Data shown:

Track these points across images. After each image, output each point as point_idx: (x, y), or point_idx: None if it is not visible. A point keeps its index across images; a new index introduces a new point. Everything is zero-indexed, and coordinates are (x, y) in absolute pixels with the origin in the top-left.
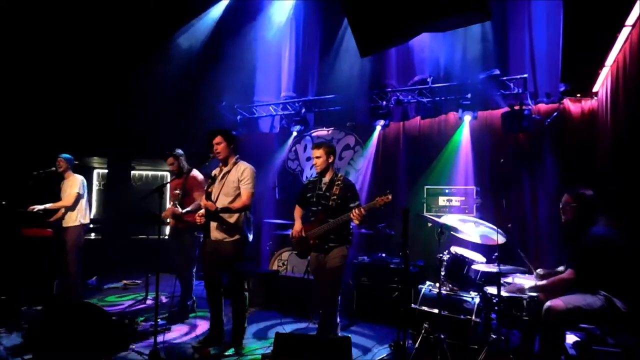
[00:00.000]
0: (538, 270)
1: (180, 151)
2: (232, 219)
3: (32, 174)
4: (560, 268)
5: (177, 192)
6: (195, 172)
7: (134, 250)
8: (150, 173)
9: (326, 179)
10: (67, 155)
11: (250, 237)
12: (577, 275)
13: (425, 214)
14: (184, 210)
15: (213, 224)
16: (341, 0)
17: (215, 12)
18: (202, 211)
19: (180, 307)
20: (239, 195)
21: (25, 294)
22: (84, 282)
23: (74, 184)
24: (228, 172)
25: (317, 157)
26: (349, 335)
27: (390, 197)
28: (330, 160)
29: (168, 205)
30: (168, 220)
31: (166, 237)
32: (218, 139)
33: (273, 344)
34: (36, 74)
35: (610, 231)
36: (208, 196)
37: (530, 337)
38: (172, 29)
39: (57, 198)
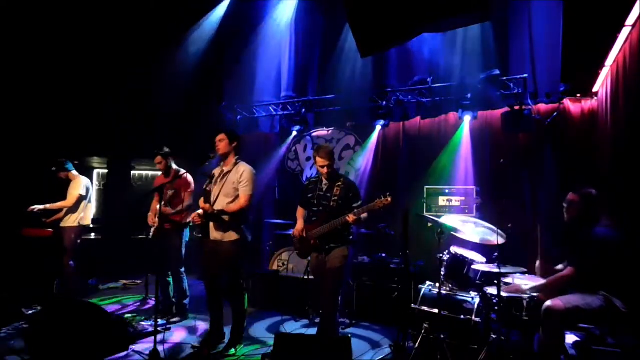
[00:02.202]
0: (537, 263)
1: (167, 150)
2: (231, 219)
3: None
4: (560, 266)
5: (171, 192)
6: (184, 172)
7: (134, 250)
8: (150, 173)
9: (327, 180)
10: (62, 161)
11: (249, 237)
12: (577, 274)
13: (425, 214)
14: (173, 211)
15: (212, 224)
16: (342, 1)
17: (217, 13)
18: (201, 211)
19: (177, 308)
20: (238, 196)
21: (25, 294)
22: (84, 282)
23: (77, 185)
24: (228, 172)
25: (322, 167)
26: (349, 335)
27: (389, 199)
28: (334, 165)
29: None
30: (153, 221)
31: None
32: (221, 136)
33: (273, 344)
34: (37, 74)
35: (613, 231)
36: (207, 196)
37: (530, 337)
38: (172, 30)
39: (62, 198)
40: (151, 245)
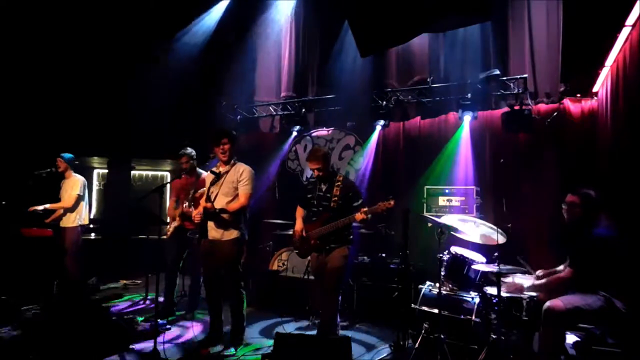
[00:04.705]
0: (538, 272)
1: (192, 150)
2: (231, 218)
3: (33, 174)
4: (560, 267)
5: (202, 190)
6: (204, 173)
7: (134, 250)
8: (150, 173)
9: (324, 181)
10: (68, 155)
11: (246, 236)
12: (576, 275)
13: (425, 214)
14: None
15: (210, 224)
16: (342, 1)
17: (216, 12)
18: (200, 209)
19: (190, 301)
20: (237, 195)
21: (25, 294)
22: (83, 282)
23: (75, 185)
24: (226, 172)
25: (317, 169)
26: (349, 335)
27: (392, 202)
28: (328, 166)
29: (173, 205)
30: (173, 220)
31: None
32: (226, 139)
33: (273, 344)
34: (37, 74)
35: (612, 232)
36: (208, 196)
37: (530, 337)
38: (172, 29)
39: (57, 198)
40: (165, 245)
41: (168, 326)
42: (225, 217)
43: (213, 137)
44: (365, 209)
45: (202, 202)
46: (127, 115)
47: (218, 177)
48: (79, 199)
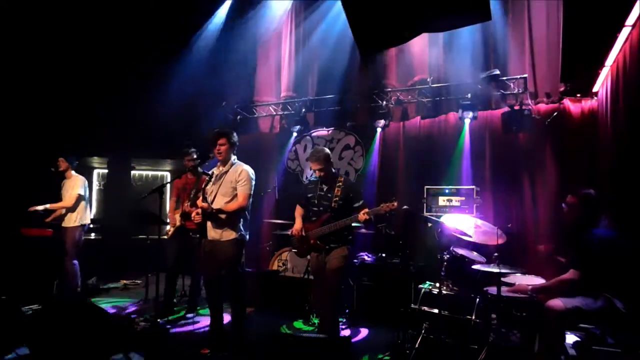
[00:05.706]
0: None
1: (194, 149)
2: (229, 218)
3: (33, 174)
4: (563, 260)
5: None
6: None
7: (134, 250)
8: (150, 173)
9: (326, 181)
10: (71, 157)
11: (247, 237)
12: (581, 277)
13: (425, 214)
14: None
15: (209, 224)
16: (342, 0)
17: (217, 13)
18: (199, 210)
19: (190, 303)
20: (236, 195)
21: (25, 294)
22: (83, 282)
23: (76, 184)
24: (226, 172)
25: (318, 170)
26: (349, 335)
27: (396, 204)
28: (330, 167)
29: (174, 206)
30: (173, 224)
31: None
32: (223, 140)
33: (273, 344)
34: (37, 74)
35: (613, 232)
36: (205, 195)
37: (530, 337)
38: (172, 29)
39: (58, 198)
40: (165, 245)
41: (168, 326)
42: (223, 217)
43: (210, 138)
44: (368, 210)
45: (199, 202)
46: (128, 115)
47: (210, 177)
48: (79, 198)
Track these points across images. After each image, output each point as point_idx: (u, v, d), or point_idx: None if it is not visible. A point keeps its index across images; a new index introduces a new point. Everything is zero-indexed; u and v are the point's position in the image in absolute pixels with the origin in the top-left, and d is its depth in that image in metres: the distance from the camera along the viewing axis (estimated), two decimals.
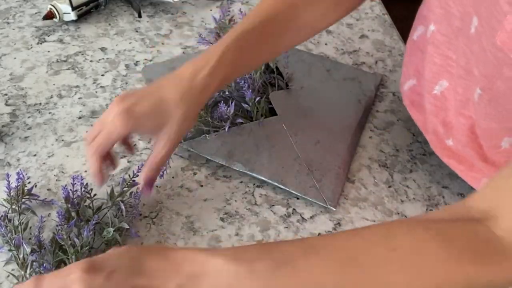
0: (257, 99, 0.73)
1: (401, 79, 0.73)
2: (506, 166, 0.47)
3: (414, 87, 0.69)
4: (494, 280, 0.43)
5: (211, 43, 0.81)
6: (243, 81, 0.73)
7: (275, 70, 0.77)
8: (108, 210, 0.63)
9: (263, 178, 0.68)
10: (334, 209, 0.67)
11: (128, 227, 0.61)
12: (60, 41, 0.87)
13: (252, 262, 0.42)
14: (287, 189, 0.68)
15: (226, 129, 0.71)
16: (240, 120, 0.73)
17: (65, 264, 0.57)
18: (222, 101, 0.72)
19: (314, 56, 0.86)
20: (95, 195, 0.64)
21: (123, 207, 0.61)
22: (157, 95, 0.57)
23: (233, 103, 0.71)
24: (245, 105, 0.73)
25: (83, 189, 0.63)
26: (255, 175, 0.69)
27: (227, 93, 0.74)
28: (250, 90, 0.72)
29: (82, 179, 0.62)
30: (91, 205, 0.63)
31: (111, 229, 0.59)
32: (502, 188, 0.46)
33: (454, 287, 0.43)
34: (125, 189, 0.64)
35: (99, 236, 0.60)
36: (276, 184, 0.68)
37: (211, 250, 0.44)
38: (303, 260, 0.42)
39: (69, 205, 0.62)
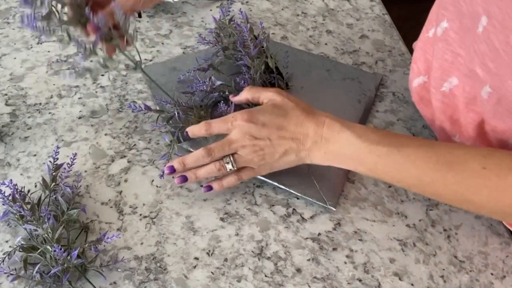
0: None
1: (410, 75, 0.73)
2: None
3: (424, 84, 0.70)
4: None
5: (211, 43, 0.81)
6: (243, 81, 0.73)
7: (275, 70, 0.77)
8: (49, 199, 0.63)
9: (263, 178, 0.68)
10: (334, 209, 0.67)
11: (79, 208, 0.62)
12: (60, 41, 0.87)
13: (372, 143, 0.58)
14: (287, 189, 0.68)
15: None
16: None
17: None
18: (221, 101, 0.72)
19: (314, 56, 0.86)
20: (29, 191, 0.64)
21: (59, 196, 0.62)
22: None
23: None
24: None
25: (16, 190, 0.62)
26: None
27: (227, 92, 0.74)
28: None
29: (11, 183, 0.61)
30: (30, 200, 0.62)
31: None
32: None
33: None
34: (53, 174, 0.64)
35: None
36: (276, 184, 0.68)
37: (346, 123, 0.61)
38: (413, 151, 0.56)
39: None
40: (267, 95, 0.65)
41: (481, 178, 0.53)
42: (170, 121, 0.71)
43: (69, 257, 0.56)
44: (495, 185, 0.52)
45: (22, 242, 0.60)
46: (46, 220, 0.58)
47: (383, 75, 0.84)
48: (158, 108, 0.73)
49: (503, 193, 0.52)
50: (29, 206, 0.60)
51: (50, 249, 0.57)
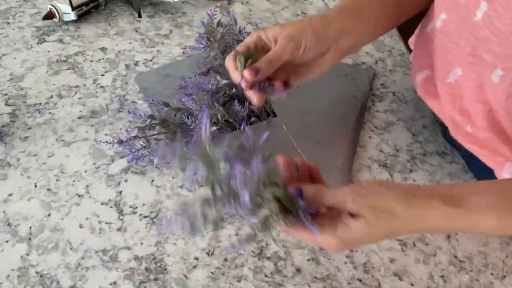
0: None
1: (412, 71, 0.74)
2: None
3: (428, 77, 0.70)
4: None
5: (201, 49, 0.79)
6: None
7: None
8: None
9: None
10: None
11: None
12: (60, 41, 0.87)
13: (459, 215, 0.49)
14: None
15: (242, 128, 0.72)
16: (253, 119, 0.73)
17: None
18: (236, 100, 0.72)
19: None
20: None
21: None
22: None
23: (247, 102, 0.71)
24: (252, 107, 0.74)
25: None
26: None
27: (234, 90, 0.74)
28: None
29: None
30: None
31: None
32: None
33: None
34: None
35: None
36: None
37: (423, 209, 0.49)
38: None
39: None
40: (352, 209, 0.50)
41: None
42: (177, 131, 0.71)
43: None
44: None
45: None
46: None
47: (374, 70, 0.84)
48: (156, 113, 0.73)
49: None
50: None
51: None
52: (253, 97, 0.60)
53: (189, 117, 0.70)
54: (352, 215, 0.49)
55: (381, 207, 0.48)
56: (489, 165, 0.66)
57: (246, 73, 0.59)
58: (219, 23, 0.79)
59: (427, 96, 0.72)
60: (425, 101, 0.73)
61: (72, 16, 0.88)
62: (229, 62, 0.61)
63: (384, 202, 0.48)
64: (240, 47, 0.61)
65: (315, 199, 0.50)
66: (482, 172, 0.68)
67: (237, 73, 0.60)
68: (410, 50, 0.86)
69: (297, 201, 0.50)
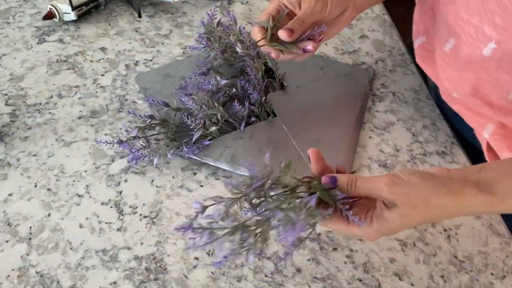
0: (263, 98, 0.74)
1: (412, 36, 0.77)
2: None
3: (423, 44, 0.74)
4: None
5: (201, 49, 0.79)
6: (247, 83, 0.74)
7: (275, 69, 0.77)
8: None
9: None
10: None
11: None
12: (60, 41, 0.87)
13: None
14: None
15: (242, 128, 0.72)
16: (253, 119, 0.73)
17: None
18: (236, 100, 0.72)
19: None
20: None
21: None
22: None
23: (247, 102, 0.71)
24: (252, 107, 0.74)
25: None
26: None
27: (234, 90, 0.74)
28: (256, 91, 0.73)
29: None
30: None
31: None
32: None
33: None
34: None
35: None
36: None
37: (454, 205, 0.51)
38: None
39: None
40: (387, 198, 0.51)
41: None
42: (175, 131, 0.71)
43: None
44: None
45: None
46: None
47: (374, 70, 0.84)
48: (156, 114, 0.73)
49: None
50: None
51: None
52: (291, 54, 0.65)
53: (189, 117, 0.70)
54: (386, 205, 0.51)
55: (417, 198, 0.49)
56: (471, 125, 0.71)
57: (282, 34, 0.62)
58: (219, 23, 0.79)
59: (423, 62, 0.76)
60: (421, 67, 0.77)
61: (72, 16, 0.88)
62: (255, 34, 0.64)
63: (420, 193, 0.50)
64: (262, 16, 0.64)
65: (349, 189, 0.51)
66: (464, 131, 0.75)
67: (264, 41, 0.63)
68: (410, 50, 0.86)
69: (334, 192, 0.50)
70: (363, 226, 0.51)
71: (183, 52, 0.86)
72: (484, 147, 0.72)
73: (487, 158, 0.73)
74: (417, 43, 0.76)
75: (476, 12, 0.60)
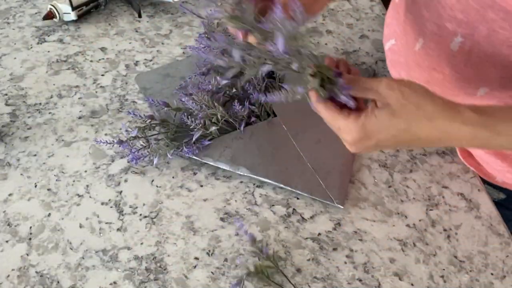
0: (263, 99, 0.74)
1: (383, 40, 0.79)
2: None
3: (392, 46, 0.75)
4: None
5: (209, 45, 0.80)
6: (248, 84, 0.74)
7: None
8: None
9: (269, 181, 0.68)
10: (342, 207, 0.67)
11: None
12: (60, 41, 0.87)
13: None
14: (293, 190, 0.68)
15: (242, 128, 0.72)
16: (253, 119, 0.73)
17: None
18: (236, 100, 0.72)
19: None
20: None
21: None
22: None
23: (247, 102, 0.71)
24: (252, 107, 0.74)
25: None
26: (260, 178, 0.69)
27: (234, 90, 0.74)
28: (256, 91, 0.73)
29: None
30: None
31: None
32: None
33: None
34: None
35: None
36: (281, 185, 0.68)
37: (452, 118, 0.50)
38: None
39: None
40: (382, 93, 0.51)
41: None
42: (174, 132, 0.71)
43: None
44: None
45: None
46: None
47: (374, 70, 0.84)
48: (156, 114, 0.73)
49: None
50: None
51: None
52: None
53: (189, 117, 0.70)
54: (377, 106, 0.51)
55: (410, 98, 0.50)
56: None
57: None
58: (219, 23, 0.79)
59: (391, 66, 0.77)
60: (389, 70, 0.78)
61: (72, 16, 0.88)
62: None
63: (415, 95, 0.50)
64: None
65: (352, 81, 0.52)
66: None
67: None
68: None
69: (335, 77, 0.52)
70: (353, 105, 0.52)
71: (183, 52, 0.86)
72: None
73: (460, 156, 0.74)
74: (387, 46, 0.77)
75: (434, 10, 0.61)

Aim of the exercise:
The line containing "10: (67, 155)" marks where the copy ends; print every line before it from the start of the records, and that line too, but no pictures.

Exercise result:
Track these points across images. After each image, output each point as point_idx: (x, y), or point_idx: None if it is not visible. A point keeps its index across images; a new index introduces a new point. Everything is zero-indexed, and coordinates are (x, y) in absolute pixels with the origin in the top-left.
[00:00.000]
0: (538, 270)
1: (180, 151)
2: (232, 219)
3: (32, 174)
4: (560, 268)
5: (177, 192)
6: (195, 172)
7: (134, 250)
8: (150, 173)
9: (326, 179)
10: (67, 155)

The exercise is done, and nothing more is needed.